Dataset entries
* * * * *
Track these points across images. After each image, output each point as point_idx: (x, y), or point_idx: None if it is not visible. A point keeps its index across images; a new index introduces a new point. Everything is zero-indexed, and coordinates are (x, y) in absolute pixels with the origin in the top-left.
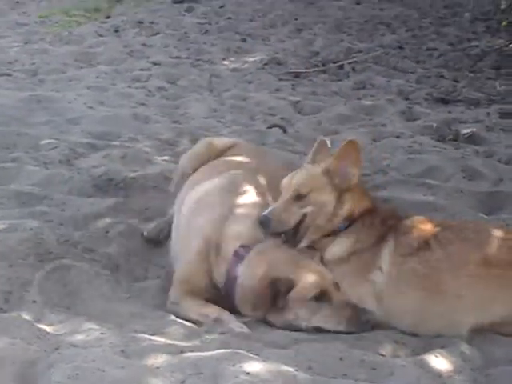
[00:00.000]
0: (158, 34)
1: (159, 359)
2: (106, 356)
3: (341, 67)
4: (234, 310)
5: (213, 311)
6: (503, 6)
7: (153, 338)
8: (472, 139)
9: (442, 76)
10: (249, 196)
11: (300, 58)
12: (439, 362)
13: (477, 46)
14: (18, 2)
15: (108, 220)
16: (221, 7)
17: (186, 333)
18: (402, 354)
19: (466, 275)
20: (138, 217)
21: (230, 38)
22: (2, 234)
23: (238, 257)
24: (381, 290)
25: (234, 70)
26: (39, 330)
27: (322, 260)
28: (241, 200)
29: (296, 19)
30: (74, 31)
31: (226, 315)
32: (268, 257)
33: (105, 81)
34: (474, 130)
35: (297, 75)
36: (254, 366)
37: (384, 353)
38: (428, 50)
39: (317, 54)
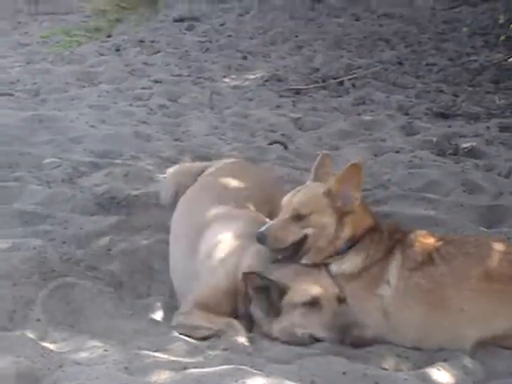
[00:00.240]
0: (158, 52)
1: (162, 376)
2: (109, 373)
3: (341, 83)
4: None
5: (222, 321)
6: (501, 21)
7: (156, 354)
8: (472, 153)
9: (441, 91)
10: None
11: (300, 74)
12: (441, 375)
13: (476, 61)
14: (19, 23)
15: (110, 238)
16: (221, 25)
17: (189, 349)
18: (404, 367)
19: (469, 289)
20: (140, 234)
21: (231, 56)
22: (6, 253)
23: None
24: (388, 304)
25: (234, 87)
26: (43, 348)
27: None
28: None
29: (296, 36)
30: (75, 51)
31: (235, 324)
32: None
33: (106, 99)
34: (474, 144)
35: (297, 92)
36: (257, 382)
37: (387, 367)
38: (427, 65)
39: (317, 70)
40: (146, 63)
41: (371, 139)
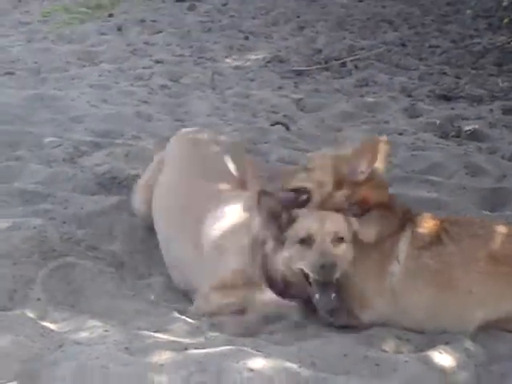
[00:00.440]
0: (160, 32)
1: (163, 356)
2: (110, 353)
3: (343, 65)
4: None
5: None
6: (505, 3)
7: (157, 335)
8: (475, 136)
9: (444, 73)
10: None
11: (302, 55)
12: (443, 358)
13: (479, 43)
14: (20, 1)
15: (111, 218)
16: (223, 5)
17: (190, 330)
18: (405, 350)
19: (476, 271)
20: None
21: (233, 36)
22: (6, 232)
23: None
24: (396, 282)
25: (236, 67)
26: (43, 327)
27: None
28: None
29: (298, 17)
30: (76, 30)
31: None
32: None
33: (108, 79)
34: (477, 126)
35: (299, 73)
36: (258, 363)
37: (387, 349)
38: (430, 47)
39: (319, 51)
40: (147, 43)
41: (374, 121)
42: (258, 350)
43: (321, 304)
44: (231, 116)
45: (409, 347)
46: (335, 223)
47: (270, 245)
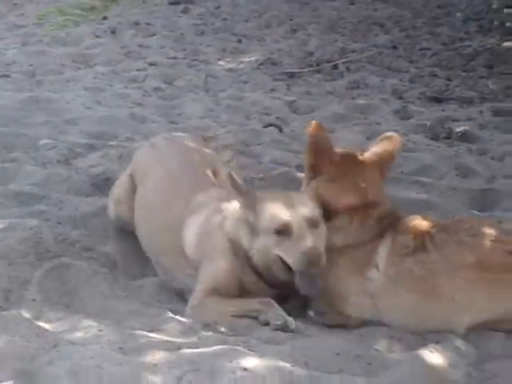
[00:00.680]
0: (154, 35)
1: (157, 356)
2: (104, 353)
3: (335, 67)
4: None
5: (252, 301)
6: (495, 6)
7: (150, 334)
8: (465, 137)
9: (435, 75)
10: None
11: (295, 58)
12: (434, 357)
13: (469, 46)
14: (15, 4)
15: (105, 219)
16: (216, 8)
17: (184, 329)
18: (397, 349)
19: (461, 278)
20: None
21: (226, 39)
22: (2, 233)
23: None
24: (376, 288)
25: (229, 70)
26: (38, 327)
27: None
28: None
29: (291, 20)
30: (71, 32)
31: (267, 300)
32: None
33: (102, 81)
34: (467, 128)
35: (292, 75)
36: (251, 362)
37: (379, 348)
38: (421, 49)
39: (311, 54)
40: (141, 45)
41: (365, 123)
42: (251, 350)
43: (306, 291)
44: (224, 118)
45: (400, 346)
46: (306, 206)
47: (245, 235)
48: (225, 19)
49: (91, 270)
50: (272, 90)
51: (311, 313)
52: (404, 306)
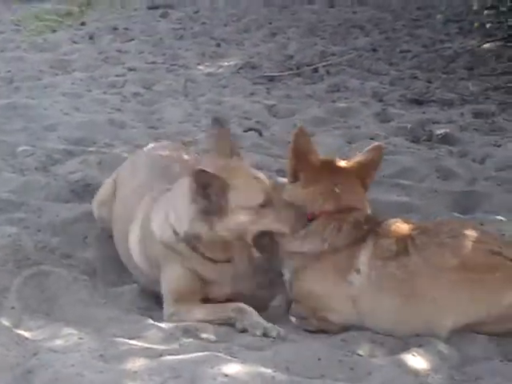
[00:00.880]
0: (132, 40)
1: (137, 363)
2: (84, 361)
3: (315, 70)
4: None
5: (227, 307)
6: (475, 7)
7: (131, 342)
8: (446, 139)
9: (415, 77)
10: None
11: (274, 61)
12: (416, 361)
13: (450, 48)
14: None
15: (85, 225)
16: (195, 12)
17: (164, 336)
18: (379, 353)
19: (443, 280)
20: None
21: (205, 43)
22: None
23: None
24: (358, 293)
25: (208, 74)
26: (18, 335)
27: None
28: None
29: (270, 23)
30: (48, 38)
31: (243, 307)
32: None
33: (80, 87)
34: (448, 130)
35: (271, 79)
36: (233, 368)
37: (362, 353)
38: (401, 52)
39: (291, 57)
40: (119, 51)
41: (346, 126)
42: (232, 356)
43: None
44: (204, 122)
45: (383, 350)
46: (266, 179)
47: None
48: (203, 23)
49: (71, 278)
50: (252, 93)
51: (292, 318)
52: (387, 309)
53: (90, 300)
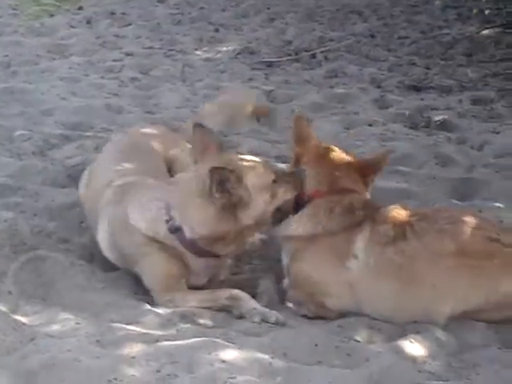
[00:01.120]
0: (130, 24)
1: (134, 348)
2: (81, 346)
3: (313, 56)
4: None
5: (220, 295)
6: None
7: (128, 327)
8: (444, 126)
9: (413, 64)
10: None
11: (272, 47)
12: (414, 347)
13: (448, 34)
14: None
15: (82, 210)
16: None
17: (161, 322)
18: (377, 340)
19: (442, 266)
20: None
21: (203, 28)
22: None
23: None
24: (356, 278)
25: (206, 59)
26: (15, 321)
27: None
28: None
29: (268, 9)
30: (46, 23)
31: (237, 293)
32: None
33: (77, 72)
34: (446, 117)
35: (270, 64)
36: (230, 354)
37: (359, 339)
38: (399, 38)
39: (289, 43)
40: (117, 35)
41: (344, 112)
42: (229, 342)
43: None
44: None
45: (380, 337)
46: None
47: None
48: (201, 8)
49: (68, 262)
50: (250, 79)
51: (289, 304)
52: (385, 295)
53: (87, 285)
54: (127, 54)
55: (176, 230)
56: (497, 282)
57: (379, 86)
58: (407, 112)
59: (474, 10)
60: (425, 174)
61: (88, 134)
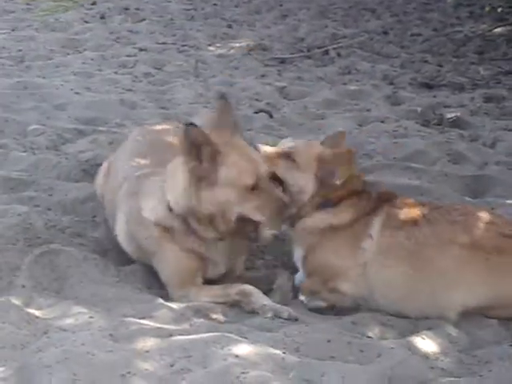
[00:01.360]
0: (143, 20)
1: (148, 343)
2: (94, 340)
3: (326, 53)
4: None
5: (230, 291)
6: None
7: (141, 321)
8: (456, 123)
9: (426, 61)
10: None
11: (285, 43)
12: (426, 343)
13: (460, 31)
14: None
15: (95, 204)
16: None
17: (175, 316)
18: (389, 336)
19: (452, 254)
20: None
21: (216, 24)
22: None
23: None
24: (370, 259)
25: (219, 55)
26: (28, 314)
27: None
28: None
29: (281, 5)
30: (60, 18)
31: (249, 289)
32: None
33: (91, 67)
34: (459, 114)
35: (282, 61)
36: (243, 349)
37: (371, 335)
38: (412, 35)
39: (302, 39)
40: (130, 31)
41: (356, 109)
42: (242, 336)
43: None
44: (215, 104)
45: (393, 333)
46: (263, 162)
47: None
48: (215, 4)
49: (81, 256)
50: (262, 75)
51: (302, 297)
52: (396, 279)
53: (101, 279)
54: (141, 50)
55: (171, 209)
56: (508, 278)
57: (392, 83)
58: (419, 109)
59: (487, 8)
60: (437, 171)
61: (102, 128)
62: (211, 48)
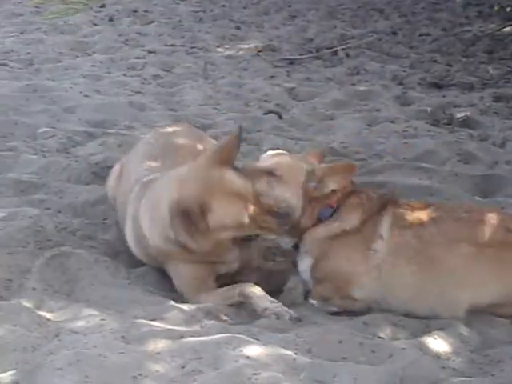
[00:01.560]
0: (152, 22)
1: (159, 344)
2: (106, 342)
3: (335, 53)
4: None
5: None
6: None
7: (153, 323)
8: (466, 123)
9: (435, 61)
10: None
11: (294, 44)
12: (438, 343)
13: (469, 31)
14: None
15: (106, 207)
16: None
17: (186, 318)
18: (400, 336)
19: (460, 252)
20: None
21: (225, 26)
22: (2, 222)
23: None
24: (382, 259)
25: (228, 57)
26: (39, 317)
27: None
28: None
29: (289, 6)
30: (69, 20)
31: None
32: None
33: (100, 69)
34: (468, 113)
35: (291, 62)
36: (254, 350)
37: (383, 335)
38: (421, 35)
39: (311, 40)
40: (139, 33)
41: (366, 109)
42: (254, 338)
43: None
44: (224, 105)
45: (404, 333)
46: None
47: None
48: (223, 6)
49: (92, 259)
50: (271, 76)
51: (313, 301)
52: (406, 278)
53: (112, 281)
54: (149, 52)
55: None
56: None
57: (401, 83)
58: (429, 109)
59: (495, 8)
60: (447, 170)
61: (111, 131)
62: (220, 49)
* * * * *
## Directions
Beginning with the line above that contains "33: (105, 81)" and ending with the line that contains "45: (409, 347)", quote each line exactly, keeping out the pictures.

## Your response
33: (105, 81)
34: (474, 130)
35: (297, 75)
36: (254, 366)
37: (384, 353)
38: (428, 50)
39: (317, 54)
[00:00.240]
0: (158, 52)
1: (162, 376)
2: (109, 373)
3: (341, 83)
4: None
5: (222, 321)
6: (501, 21)
7: (156, 354)
8: (472, 153)
9: (441, 91)
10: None
11: (300, 74)
12: (441, 375)
13: (476, 61)
14: (19, 23)
15: (110, 238)
16: (221, 25)
17: (189, 349)
18: (404, 367)
19: (469, 289)
20: (140, 234)
21: (231, 56)
22: (6, 253)
23: None
24: (388, 304)
25: (234, 87)
26: (43, 348)
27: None
28: None
29: (296, 36)
30: (75, 51)
31: (235, 324)
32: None
33: (106, 99)
34: (474, 144)
35: (297, 92)
36: (257, 382)
37: (387, 367)
38: (427, 65)
39: (317, 70)
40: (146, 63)
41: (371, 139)
[00:00.440]
0: (160, 32)
1: (163, 356)
2: (110, 353)
3: (343, 65)
4: None
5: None
6: (505, 3)
7: (157, 335)
8: (475, 136)
9: (444, 73)
10: None
11: (302, 55)
12: (443, 358)
13: (479, 43)
14: (20, 1)
15: (111, 218)
16: (223, 5)
17: (190, 330)
18: (405, 350)
19: (476, 271)
20: None
21: (233, 36)
22: (6, 232)
23: None
24: (396, 282)
25: (236, 67)
26: (43, 327)
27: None
28: None
29: (298, 17)
30: (76, 30)
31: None
32: None
33: (108, 79)
34: (477, 126)
35: (299, 73)
36: (258, 363)
37: (387, 349)
38: (430, 47)
39: (319, 51)
40: (147, 43)
41: (374, 121)
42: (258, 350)
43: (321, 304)
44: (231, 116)
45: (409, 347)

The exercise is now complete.